ISG director hit with 10-year ban as ASIC probe into $145m collapse continues
The director of collapsed investment group ISG has been banned from financial services for a decade, as ASIC and liquidators continue investigating allegations of destroyed records, falsified documents and the disappearance of $145 million in investor funds.
The director of the failed $145 million ISG Group, which liquidators say destroyed records and falsified documents, has been banned from providing financial services for ten years.
The Australian Securities and Investments Commission (ASIC) banned Ben Godfrey from 31 March, and Australian Property Investor Magazine can report he has not appealed the decision within the 28-day timeframe.
Under the ban, Mr Godfrey is prevented from providing financial services businesses or “performing any function involved in the carrying on of a financial services business” for ten years.
ISG Group, which raised around $145 million from 1,600 investors since 2019, was swept into receivership in September 2024.
It was founded in 2014 by Mr Godfrey and Maree Hawcroft, according to its since-deleted website, which says it “invested” in property projects and small-to-medium sized businesses.
Mr Godfrey was entitled to apply to the Administrative Review Tribunal for “a review of ASIC’s decision,” an ASIC spokesperson told API Magazine.
“Ordinarily, applications for review must be made within 28 days of the day after the reasons for the decision is served,” the spokesperson said.
“To ASIC’s knowledge, Mr Godfrey has not yet lodged any appeal from the decision.”
Investigations by ASIC, which has taken no criminal action against Mr Godfrey or any other person in relation to ISG Group, were ongoing, the spokesperson said.
An ASIC-funded investigation by ISG’s liquidators, Olvera Advisors, was also ongoing.
“ASIC’s investigation in relation to the affairs of ACN 114 733 569 Limited [in liq] [formerly known as ISG Financial Services Limited] remains ongoing and is independent to the work being undertaken by its liquidators,” ASIC noted.
Last year Olvera reported it had “identified instances of destruction of books and records” and “falsifying documentation”, about which it had notified ASIC.
As reported by API Magazine in January, ASIC subsequently gave Olvera $609,675 from its “Assetless Administration Fund”, which funds investigations by liquidators into companies with “few or no assets”.
Olvera is due to provide the findings of those investigations to ASIC by 31 August.
The liquidator has previously reported that ISG was likely trading while insolvent since September 2022.
Investor wants criminal justice
Geoff Goldlab invested his and his late mother’s superannuation in “various schemes” of ISG. He said he was pleased ASIC had banned Mr Godfrey for ten years, but wanted to see more action.
“I hope ASIC find him (Mr Godfrey) guilty of criminal behaviour and send him to jail,” Mr Goldlab told API Magazine.

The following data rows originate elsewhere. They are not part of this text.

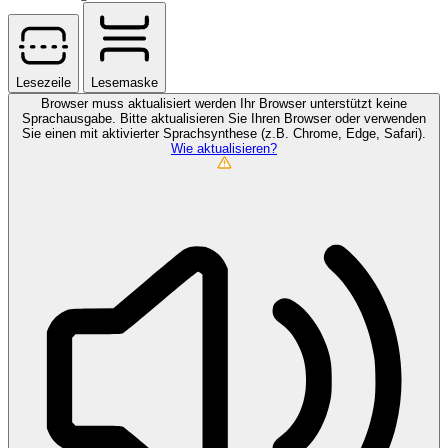
Lesezeile
Lesemaske
Browser muss aktualisiert werden
Ihr Browser unterstützt keine
Sprachausgabe. Bitte aktualisieren Sie Ihren Browser oder verwenden
Sie einen mit aktivierter Sprachsynthese (z.B. Chrome, Edge, Safari).
Wie aktualisieren?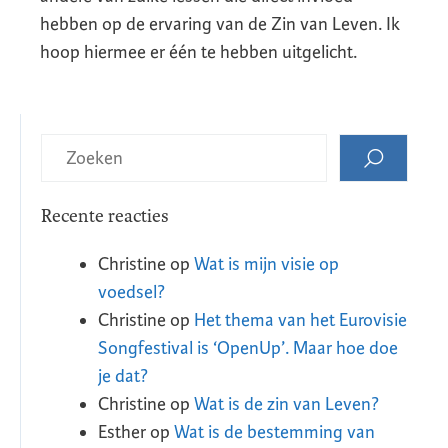
hebben op de ervaring van de Zin van Leven. Ik
hoop hiermee er één te hebben uitgelicht.
Recente reacties
Christine
op
Wat is mijn visie op
voedsel?
Christine
op
Het thema van het Eurovisie
Songfestival is ‘OpenUp’. Maar hoe doe
je dat?
Christine
op
Wat is de zin van Leven?
Esther
op
Wat is de bestemming van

He said ASIC should definitely be judiciously granting funds to liquidators like Olvera, “if there is a level of confidence that more information can be found by the liquidators”.
“For two years Ben Godfrey led investors down the path of hope,” Mr Goldlab said.
“We needed to believe what he was saying with regards to investors retrieving their capital.
“At no stage in those two years did Godfrey offer any explanation as to where the $145 million had been spent.
“That question was asked repeatedly but never answered,” he said.
Flashy lifestyles provoke anger
In issuing the 10-year ban, ASIC said Mr Godfrey had “failed to comply with financial services laws”; was “involved in the contravention of a financial services law by another person”; and was “not a fit and proper person to provide financial services”.
Further, Mr Godfrey was “not adequately trained or competent” to “provide financial services”, or to “control an entity that carries on a financial services business”, the regulator said.
Mr Godfrey and Ms Hawcroft have drawn particular ire from investors over their own high-rolling and flashy lifestyles.
Three Mercedes Benz motor vehicles, including a $195,500 GLC63S AMG Coupe, and a $90,400 GLC43 AMG, were repossessed by Olvera.
Repeated attempts by API Magazine to contact Mr Godfrey and Ms Hawcroft were unsuccessful.
In its latest report to ISG investors, issued in January, liquidator Olvera said it may make an additional funding request to ASIC “for the purposes of conducting public examinations under Part 5.9 of the Corporations Act”.
Olvera Advisors principal and ISG liquidator Tony Wright did not respond when asked whether he had made such an application to ASIC, and if so, if it had been successful.
The ASIC spokesperson declined to comment, stating such applications were confidential.